Ondertussen bij de Verwallsee.... Inderdaad. Momenteel verblijf ik in een afbeelding van een toekomstige legpuzzel.
Ik fietste het mooiste rondje dat ik ooit gefietst heb. Het heet de Sella Ronda of Ronda Sella het is net aan wie je het vraagt. Het is een rondje van ongeveer 55 km en je fietst 4 bergen op (en af). De passo Campolongo, de passo Pordoi, de passo Sella en de passo Gardena. Alleen al vanwege de namen wil ik hier blijven wonen, want zeg nu zelf: wat klinkt beter: de Keutenberg of de passo Pordoi? Is er uberhaubt iemand die hier over zou twijfelen?

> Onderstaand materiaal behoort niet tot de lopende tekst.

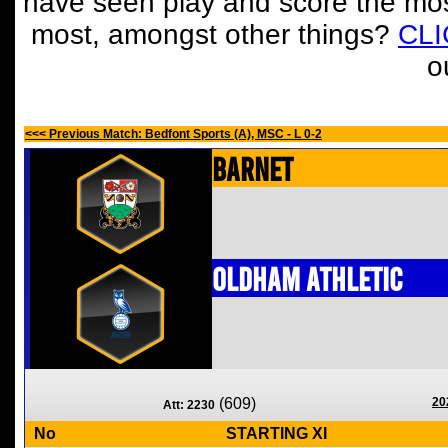
have seen play and score the mos
most, amongst other things?
CL
o
<<< Previous Match: Bedfont Sports (A), MSC - L 0-2
Barnet
Oldham Athletic
(609)
20
Att: 2230
No
STARTING XI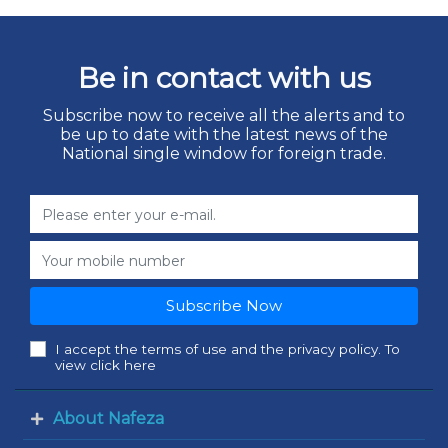
Be in contact with us
Subscribe now to receive all the alerts and to
be up to date with the latest news of the
National single window for foreign trade.
Subscribe Now
I accept the terms of use and the privacy policy. To
view click here
About Nafeza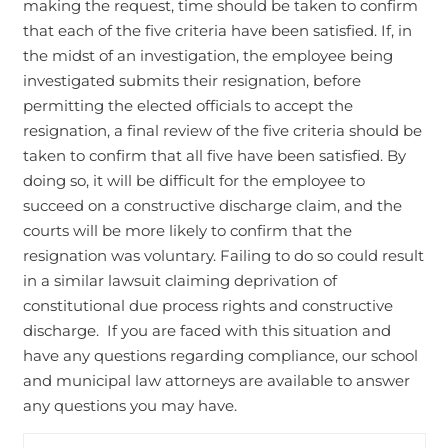
making the request, time should be taken to confirm
that each of the five criteria have been satisfied. If, in
the midst of an investigation, the employee being
investigated submits their resignation, before
permitting the elected officials to accept the
resignation, a final review of the five criteria should be
taken to confirm that all five have been satisfied. By
doing so, it will be difficult for the employee to
succeed on a constructive discharge claim, and the
courts will be more likely to confirm that the
resignation was voluntary. Failing to do so could result
in a similar lawsuit claiming deprivation of
constitutional due process rights and constructive
discharge. If you are faced with this situation and
have any questions regarding compliance, our school
and municipal law attorneys are available to answer
any questions you may have.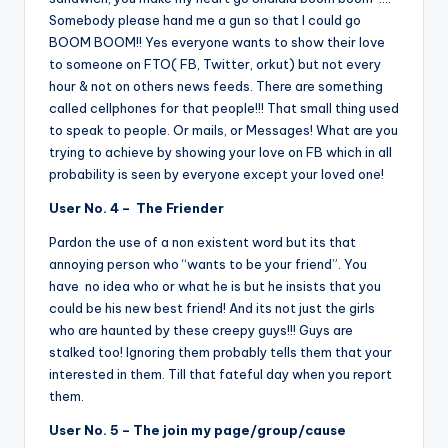
Somebody please hand me a gun so that I could go
BOOM BOOM!! Yes everyone wants to show their love
to someone on FTO( FB, Twitter, orkut) but not every
hour & not on others news feeds. There are something
called cellphones for that people!!! That small thing used
to speak to people. Or mails, or Messages! What are you
trying to achieve by showing your love on FB which in all
probability is seen by everyone except your loved one!
User No. 4 – The Friender
Pardon the use of a non existent word but its that
annoying person who “wants to be your friend”. You
have no idea who or what he is but he insists that you
could be his new best friend! And its not just the girls
who are haunted by these creepy guys!!! Guys are
stalked too! Ignoring them probably tells them that your
interested in them. Till that fateful day when you report
them.
User No. 5 – The join my page/group/cause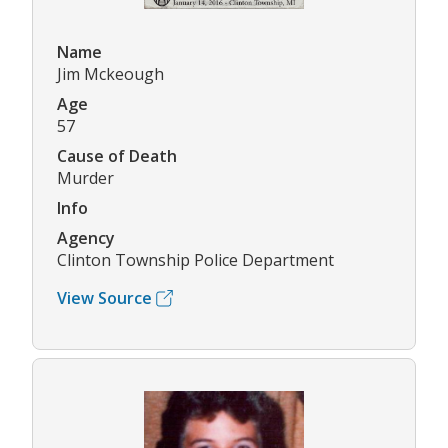
Name
Jim Mckeough
Age
57
Cause of Death
Murder
Info
Agency
Clinton Township Police Department
View Source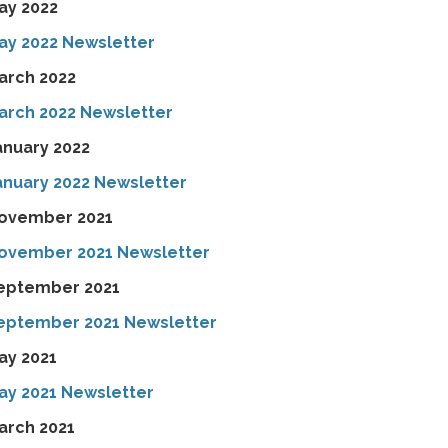
ay 2022
ay 2022 Newsletter
arch 2022
arch 2022 Newsletter
anuary 2022
anuary 2022 Newsletter
ovember 2021
ovember 2021 Newsletter
eptember 2021
eptember 2021 Newsletter
ay 2021
ay 2021 Newsletter
arch 2021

Maar goed. Drie van de vier bergen liggen boven de 2000 meter. Wat maakt dat nou uit? Nou dat maakt wat uit. Ten eerste omdat het iets mythisch heeft. Boven de 2000 meter ben je wel echt een heel serieuze berg. Ten tweede omdat het iets doet met de temperatuur. Boven was het 8 graden, beneden 25. En dat doet wel iets met je lijf. Ten derde doet het iets met de zuurstof in de lucht, wat ook weer effect heeft op je lijf. Kortom: Het ging bepaald niet vanzelf. Ik ademde alsof ik na jaren stilzitten ineens een rondje ging hardlopen. Ik mopperde op mijn conditie (want het is nooit goed genoeg). Ik keek naar mijn fietscomputer ( hartslag, snelheid, stijgingspercentage, afstand, tijd, cadans, de meetbaarheid van alles behalve van beleving). Ik besloot het los te laten, het is een meetinstrument, geen wensput en ik zou er nooit zien wat ik hoopte). Ik keek naar de bergen en een gevoel van ontroering viel over me heen. Dat ik in staat was om daar te fietsen, de hele tijd kijkend naar zoiets moois en indrukwekkends als die rotsformaties. Dat ik er was, precies waar ik zo graag wilde zijn. Op eigen kracht, op mijn fiets, onderweg, onderdeel van alles. Toen ik weer in het dorpje was at ik brandnetel en lavendel ijs, wat ontzettend veel lekkerder is dan het klinkt, keek ik uit over een rivier en ging ik te laat naar bed. Midden in de nacht werd ik wakker met hartkloppingen en het gevoel alsof ik koorts had. De volgende ochtend was ik verkouden. Cadeautje van de passo’s. Bovenop de colle st. Lucia is een uitkijkpunt en kijk je het dal in. Het ziet eruit als een enigszins chaotisch Marklin tafereel. Overal om me heen zijn bergen. Dus afwisselend ben ik heel klein en is de wereld beneden me heel klein. De bergen ontroeren me want ze zijn afwisselend intimiderend in hun grootsheid en onherbergzaamheid en kwetsbaar door het toerisme dat eromheen geproduceerd wordt en de aanslagen die er door menselijk handelen op hen gepleegd worden. Ik ben me bewust van de kromheid van mijn taalgebruik, ik weet alleen nu even niet hoe ik me beter uit kan drukken.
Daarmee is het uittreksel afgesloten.